As Churchill, Burton does a pretty good job of imitating Churchill's public voice, although when he becomes angry he brays. He gives us a gruff Churchill, whose only humor is expressed through sarcastic insults toward his fellow pols, the foreign office, and Herr Hitler.
The Germans are no more than stereotypes. Von Ribbentrop (Hardy) is one of those smilers with a knife. I'm afraid Ian Bannen -- a fine, innovative actor -- is lost in the role of Hitler. He looks and sounds like Ian Bannen with a mustache and a funny haircut. Neville Chamberlain is played as a weakling and a fool by Bailey, although Churchill gets to mouth some sensible words in his defense.
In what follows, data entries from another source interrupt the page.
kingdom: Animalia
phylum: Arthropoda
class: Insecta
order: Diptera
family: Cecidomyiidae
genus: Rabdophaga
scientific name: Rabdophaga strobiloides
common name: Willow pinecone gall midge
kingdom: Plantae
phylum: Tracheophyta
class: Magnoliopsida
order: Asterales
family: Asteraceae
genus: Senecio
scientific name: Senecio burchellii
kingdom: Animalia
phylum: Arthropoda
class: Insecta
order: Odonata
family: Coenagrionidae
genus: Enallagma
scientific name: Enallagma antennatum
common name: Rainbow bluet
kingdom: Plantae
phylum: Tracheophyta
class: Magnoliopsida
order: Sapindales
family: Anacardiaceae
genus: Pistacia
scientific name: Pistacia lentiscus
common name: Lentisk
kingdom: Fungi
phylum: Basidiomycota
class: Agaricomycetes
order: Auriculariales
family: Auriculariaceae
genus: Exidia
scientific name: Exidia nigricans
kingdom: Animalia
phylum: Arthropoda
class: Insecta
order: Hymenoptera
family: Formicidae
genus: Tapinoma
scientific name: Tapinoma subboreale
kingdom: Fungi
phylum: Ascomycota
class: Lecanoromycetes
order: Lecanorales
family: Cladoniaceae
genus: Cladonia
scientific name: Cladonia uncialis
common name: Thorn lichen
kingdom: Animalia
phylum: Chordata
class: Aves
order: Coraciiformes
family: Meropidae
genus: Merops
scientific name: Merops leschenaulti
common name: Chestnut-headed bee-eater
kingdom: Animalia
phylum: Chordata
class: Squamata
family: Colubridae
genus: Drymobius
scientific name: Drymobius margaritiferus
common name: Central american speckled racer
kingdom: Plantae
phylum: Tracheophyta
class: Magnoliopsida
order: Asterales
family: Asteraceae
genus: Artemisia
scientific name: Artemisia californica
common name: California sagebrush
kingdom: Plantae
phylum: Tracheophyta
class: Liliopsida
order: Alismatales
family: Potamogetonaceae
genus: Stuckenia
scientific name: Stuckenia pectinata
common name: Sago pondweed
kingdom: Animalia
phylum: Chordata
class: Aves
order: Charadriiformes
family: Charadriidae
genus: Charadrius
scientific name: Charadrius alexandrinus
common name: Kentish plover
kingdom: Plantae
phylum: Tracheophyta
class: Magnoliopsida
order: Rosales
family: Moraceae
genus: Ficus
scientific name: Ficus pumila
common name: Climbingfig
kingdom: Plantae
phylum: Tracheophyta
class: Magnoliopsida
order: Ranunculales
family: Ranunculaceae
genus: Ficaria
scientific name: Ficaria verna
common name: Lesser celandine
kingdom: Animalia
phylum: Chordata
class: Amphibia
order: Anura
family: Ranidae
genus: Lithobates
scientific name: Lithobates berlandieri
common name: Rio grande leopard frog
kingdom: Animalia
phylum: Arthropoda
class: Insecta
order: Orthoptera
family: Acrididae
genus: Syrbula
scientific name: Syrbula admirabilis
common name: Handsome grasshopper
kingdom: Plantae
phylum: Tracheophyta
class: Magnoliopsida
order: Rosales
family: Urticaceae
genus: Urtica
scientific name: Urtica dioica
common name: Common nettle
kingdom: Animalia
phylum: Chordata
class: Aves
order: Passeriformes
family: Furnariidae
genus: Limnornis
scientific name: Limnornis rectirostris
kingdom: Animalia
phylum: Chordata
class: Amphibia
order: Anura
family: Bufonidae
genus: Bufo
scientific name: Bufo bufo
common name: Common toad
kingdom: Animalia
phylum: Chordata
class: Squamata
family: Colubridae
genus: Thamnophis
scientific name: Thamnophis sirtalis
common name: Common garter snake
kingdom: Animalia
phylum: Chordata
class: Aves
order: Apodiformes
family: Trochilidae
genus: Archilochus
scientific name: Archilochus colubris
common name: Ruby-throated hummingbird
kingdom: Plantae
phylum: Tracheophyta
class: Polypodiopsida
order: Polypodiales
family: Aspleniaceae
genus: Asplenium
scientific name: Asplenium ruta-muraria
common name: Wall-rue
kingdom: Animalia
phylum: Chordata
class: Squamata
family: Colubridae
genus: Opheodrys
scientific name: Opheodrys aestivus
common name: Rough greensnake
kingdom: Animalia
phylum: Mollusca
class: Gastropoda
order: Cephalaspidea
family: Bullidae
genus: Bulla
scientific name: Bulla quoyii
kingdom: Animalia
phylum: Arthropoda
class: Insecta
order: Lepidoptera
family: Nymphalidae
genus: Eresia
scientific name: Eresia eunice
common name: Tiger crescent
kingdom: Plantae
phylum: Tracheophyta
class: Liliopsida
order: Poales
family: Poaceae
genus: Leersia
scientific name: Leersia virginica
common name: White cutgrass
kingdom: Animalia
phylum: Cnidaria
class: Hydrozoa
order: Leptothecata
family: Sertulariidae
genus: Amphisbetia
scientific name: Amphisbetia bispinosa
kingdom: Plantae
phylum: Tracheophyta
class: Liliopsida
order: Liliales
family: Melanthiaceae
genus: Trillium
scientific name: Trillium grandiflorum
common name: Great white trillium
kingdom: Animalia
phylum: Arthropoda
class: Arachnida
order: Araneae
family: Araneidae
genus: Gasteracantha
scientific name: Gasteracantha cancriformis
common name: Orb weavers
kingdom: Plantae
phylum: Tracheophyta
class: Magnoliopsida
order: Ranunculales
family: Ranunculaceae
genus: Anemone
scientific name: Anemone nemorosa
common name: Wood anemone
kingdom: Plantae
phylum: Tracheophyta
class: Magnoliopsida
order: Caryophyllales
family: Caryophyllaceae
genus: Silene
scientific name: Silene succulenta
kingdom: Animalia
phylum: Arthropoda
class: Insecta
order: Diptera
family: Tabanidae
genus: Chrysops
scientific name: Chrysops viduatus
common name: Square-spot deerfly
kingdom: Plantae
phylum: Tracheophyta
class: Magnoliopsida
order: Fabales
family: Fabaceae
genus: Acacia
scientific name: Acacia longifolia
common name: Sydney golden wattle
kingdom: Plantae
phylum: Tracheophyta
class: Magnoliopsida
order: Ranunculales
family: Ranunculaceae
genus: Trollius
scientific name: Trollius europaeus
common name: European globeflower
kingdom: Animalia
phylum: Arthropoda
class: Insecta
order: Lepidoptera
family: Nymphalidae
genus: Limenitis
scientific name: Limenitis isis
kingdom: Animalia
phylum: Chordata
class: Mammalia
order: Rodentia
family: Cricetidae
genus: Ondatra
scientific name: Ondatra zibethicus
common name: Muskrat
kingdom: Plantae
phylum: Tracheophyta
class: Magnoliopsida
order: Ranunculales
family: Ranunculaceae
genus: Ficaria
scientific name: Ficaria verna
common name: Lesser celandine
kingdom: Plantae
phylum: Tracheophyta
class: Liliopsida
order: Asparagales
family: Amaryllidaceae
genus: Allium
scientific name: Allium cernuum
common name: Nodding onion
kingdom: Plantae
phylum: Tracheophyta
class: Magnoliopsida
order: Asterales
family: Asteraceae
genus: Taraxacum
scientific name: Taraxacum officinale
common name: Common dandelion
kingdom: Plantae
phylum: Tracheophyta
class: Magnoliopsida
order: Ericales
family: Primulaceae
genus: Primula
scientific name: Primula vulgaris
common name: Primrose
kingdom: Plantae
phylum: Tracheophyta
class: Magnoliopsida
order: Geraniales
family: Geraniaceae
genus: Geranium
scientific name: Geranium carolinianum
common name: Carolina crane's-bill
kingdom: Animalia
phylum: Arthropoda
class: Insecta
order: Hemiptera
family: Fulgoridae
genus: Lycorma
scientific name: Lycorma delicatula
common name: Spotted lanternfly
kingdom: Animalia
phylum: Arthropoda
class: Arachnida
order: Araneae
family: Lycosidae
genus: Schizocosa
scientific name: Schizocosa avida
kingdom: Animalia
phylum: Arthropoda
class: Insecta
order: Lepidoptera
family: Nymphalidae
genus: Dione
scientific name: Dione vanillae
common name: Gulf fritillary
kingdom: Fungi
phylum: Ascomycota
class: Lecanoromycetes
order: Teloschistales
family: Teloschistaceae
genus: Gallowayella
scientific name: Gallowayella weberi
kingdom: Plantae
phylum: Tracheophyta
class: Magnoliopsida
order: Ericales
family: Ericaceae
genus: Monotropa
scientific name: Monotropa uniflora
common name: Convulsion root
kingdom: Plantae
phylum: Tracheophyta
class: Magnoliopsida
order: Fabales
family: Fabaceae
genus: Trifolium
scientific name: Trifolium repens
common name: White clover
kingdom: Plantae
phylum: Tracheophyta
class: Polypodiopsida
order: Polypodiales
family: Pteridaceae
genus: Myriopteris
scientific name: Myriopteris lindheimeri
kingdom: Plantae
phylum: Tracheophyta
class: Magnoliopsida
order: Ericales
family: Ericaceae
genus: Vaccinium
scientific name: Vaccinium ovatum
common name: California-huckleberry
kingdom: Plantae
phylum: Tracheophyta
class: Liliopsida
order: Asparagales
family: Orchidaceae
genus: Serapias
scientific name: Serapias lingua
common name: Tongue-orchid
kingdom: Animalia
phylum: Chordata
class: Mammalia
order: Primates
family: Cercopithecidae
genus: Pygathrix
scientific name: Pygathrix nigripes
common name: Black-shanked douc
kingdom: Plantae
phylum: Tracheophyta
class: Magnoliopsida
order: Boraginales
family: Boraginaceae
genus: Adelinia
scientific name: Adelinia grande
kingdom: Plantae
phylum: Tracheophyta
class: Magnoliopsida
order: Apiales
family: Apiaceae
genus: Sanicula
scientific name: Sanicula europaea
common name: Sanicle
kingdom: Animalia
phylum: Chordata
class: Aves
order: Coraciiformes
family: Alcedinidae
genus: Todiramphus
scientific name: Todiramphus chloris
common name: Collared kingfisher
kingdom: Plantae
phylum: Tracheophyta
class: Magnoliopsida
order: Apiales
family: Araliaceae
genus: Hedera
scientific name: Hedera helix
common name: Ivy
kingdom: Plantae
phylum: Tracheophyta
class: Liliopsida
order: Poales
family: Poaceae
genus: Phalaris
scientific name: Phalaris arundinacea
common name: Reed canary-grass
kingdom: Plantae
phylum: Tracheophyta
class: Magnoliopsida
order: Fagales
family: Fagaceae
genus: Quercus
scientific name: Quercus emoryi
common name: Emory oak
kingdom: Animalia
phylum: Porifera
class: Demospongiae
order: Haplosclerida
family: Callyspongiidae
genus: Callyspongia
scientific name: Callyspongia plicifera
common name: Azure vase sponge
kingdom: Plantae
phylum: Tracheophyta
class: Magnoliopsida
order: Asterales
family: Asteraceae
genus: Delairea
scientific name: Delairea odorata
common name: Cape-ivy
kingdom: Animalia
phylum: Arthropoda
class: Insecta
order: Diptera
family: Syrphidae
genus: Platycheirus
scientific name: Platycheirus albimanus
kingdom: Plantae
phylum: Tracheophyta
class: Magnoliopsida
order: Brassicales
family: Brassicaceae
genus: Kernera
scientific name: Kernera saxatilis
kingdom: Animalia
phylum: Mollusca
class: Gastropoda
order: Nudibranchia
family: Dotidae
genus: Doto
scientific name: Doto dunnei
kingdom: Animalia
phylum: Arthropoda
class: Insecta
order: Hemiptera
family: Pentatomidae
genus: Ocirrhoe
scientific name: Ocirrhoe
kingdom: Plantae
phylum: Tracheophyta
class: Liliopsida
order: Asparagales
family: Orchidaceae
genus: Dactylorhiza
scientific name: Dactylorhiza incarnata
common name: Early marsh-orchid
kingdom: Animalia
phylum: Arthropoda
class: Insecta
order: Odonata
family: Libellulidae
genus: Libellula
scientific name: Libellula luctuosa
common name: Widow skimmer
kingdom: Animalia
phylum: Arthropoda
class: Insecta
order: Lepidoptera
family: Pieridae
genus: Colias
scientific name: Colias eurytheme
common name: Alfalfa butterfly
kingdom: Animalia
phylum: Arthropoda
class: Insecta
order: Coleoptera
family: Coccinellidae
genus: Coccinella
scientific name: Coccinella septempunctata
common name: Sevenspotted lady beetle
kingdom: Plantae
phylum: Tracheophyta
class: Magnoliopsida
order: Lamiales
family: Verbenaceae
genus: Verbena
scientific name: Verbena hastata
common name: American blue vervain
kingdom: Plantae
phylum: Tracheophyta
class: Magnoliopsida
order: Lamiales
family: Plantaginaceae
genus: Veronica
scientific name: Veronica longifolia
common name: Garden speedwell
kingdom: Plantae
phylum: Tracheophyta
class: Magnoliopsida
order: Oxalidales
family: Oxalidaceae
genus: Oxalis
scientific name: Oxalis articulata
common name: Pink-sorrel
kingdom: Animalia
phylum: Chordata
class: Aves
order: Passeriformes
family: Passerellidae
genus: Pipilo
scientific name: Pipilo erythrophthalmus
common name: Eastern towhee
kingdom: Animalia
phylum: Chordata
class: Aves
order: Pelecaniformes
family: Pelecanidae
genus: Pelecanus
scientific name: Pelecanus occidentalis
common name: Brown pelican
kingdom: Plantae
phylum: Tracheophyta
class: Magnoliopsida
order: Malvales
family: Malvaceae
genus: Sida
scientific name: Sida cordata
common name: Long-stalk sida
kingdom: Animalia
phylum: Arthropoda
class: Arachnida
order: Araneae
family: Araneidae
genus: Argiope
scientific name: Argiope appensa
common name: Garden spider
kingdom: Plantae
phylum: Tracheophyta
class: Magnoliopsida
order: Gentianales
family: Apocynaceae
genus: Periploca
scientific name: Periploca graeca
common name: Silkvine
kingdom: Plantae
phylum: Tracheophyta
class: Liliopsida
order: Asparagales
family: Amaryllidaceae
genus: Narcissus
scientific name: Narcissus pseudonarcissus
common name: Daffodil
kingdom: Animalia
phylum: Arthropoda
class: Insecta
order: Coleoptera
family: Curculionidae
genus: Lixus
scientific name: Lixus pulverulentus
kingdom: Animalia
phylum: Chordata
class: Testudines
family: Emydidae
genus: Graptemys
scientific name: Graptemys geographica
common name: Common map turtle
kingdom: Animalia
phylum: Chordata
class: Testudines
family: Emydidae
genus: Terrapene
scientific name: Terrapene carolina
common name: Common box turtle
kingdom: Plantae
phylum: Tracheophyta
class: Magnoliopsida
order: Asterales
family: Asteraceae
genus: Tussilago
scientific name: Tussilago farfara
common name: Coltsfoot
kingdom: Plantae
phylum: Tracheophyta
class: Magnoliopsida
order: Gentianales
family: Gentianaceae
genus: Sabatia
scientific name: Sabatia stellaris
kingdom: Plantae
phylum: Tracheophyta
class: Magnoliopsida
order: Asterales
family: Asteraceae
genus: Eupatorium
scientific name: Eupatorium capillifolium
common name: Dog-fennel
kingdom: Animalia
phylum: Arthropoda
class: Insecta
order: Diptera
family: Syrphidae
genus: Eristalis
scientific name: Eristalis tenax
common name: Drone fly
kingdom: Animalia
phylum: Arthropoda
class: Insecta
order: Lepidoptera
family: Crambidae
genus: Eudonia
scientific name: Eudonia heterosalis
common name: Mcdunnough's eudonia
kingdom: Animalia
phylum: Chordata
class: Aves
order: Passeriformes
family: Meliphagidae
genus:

Nobody ever claimed that Neville Chamberlain was a tower of strength and resolve, but I've always thought he got a bad rap on Munich. He came home with a treat signed by Herr Hitler promising that no more territory would be bothered by the Nazis, which is exactly what the wary British people wanted. What else could he have done? Would he have prevented World War II by declaring war on the spot? Chamberlain's humiliation when he's replaced as PM is very moving.
In the final scene, Churchill delivers his stirring speech about "blood, toil, tears, and sweat", and it's very effective because Burton has a greater capacity for bombast than Churchill, even though Burton was drunk and Churchill was a politician. Churchill, as much as anything else, was a fine writer and speaker, precise and articulate, and this film captures those qualities well.